» **RECORDS FOR THIS EXERCISE**
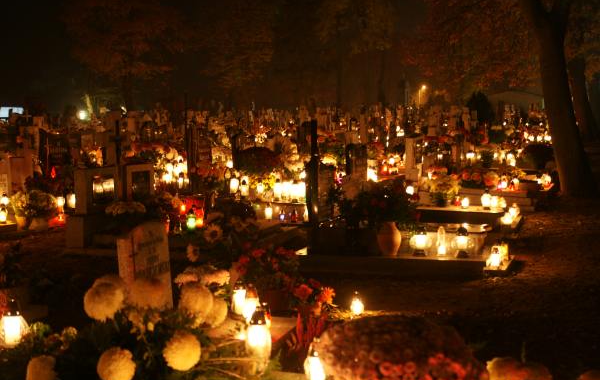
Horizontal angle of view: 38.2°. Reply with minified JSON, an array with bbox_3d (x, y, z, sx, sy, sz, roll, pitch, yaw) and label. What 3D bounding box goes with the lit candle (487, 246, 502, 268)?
[{"bbox_3d":[1.840,0.636,8.200,0.130,0.205,0.130,2,6,20],"label":"lit candle"}]

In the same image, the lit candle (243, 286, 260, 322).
[{"bbox_3d":[-0.294,0.694,5.300,0.100,0.230,0.100,0,6,0],"label":"lit candle"}]

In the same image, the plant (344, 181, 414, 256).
[{"bbox_3d":[0.798,0.286,8.700,0.690,0.750,0.600,0,5,0],"label":"plant"}]

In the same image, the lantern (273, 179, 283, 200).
[{"bbox_3d":[-0.309,-0.007,11.900,0.130,0.290,0.130,0,5,0],"label":"lantern"}]

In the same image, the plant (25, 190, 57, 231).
[{"bbox_3d":[-3.024,0.239,10.100,0.390,0.460,0.380,0,6,0],"label":"plant"}]

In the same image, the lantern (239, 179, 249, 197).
[{"bbox_3d":[-0.795,-0.035,12.200,0.130,0.250,0.130,0,5,0],"label":"lantern"}]

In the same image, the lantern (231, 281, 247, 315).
[{"bbox_3d":[-0.369,0.645,5.200,0.093,0.205,0.093,0,5,0],"label":"lantern"}]

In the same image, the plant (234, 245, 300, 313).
[{"bbox_3d":[-0.206,0.565,5.500,0.420,0.430,0.400,0,6,0],"label":"plant"}]

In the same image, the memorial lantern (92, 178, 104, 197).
[{"bbox_3d":[-2.325,-0.035,10.000,0.125,0.205,0.125,0,6,0],"label":"memorial lantern"}]

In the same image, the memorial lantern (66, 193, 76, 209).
[{"bbox_3d":[-2.953,0.136,11.200,0.125,0.210,0.125,0,5,0],"label":"memorial lantern"}]

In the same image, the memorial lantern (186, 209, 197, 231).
[{"bbox_3d":[-1.164,0.317,9.300,0.105,0.230,0.105,0,6,0],"label":"memorial lantern"}]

» **EXERCISE AIM**
Your copy should match the data above exactly, apart from the pictures.

» **EXERCISE ANSWER**
Horizontal angle of view: 38.2°. Reply with minified JSON, an array with bbox_3d (x, y, z, sx, sy, sz, roll, pitch, yaw) and label. What 3D bounding box goes with the lit candle (487, 246, 502, 268)?
[{"bbox_3d":[1.840,0.636,8.200,0.130,0.205,0.130,2,6,20],"label":"lit candle"}]

In the same image, the lit candle (243, 286, 260, 322).
[{"bbox_3d":[-0.294,0.694,5.300,0.100,0.230,0.100,0,6,0],"label":"lit candle"}]

In the same image, the plant (344, 181, 414, 256).
[{"bbox_3d":[0.798,0.286,8.700,0.690,0.750,0.600,0,5,0],"label":"plant"}]

In the same image, the lantern (273, 179, 283, 200).
[{"bbox_3d":[-0.309,-0.007,11.900,0.130,0.290,0.130,0,5,0],"label":"lantern"}]

In the same image, the plant (25, 190, 57, 231).
[{"bbox_3d":[-3.024,0.239,10.100,0.390,0.460,0.380,0,6,0],"label":"plant"}]

In the same image, the lantern (239, 179, 249, 197).
[{"bbox_3d":[-0.795,-0.035,12.200,0.130,0.250,0.130,0,5,0],"label":"lantern"}]

In the same image, the lantern (231, 281, 247, 315).
[{"bbox_3d":[-0.369,0.645,5.200,0.093,0.205,0.093,0,5,0],"label":"lantern"}]

In the same image, the plant (234, 245, 300, 313).
[{"bbox_3d":[-0.206,0.565,5.500,0.420,0.430,0.400,0,6,0],"label":"plant"}]

In the same image, the memorial lantern (92, 178, 104, 197).
[{"bbox_3d":[-2.325,-0.035,10.000,0.125,0.205,0.125,0,6,0],"label":"memorial lantern"}]

In the same image, the memorial lantern (66, 193, 76, 209).
[{"bbox_3d":[-2.953,0.136,11.200,0.125,0.210,0.125,0,5,0],"label":"memorial lantern"}]

In the same image, the memorial lantern (186, 209, 197, 231).
[{"bbox_3d":[-1.164,0.317,9.300,0.105,0.230,0.105,0,6,0],"label":"memorial lantern"}]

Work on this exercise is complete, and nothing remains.